What it argues
The Fabric of the Cosmos is Brian Greene's attempt to explain what physicists actually mean when they talk about space and time — not the intuitive everyday notions, but the deeply strange picture that emerges from general relativity and quantum mechanics. The ambition is larger than most popular science books: Greene isn't just explaining one theory, he's laying out the full conceptual landscape of modern physics, from Newton's absolute space to string theory and the possibility of a holographic universe.

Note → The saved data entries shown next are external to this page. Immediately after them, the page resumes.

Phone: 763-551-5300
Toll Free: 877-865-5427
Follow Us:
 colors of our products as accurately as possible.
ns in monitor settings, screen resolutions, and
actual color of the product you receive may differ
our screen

The book opens with the nature of space itself. Is space a real physical thing that exists independently of matter, or just a convenient fiction? Newton thought it was absolute. Leibniz disagreed. Mach took a third view. Einstein transformed the question entirely, showing that space and time are woven into a single flexible fabric that warps in the presence of mass and energy. Greene explains this with unusual clarity, grounding each idea in thought experiments before the math arrives.
What it gets right
- 1.
Space and time are not a fixed backdrop for events but a dynamic fabric that curves in response to mass and energy — and that curvature is what we call gravity.
- 2.
The arrow of time — the fact that past and future feel different — is not built into physical law. It comes from the Big Bang's extraordinarily low-entropy initial condition.
- 3.
Quantum entanglement allows distant particles to be correlated in ways that violate classical intuitions about locality, though it cannot be used to transmit information faster than light.
What it covers
Who wrote it
Brian Greene is a professor of physics and mathematics at Columbia University, where he co-founded the World Science Festival. He is best known for his work on string theory and mirror symmetry, and for making advanced physics accessible to general audiences. His previous book, The Elegant Universe, was a finalist for the Pulitzer Prize and the basis for a three-part PBS documentary. Greene has appeared widely in popular media and is considered one of the most effective communicators of modern physics.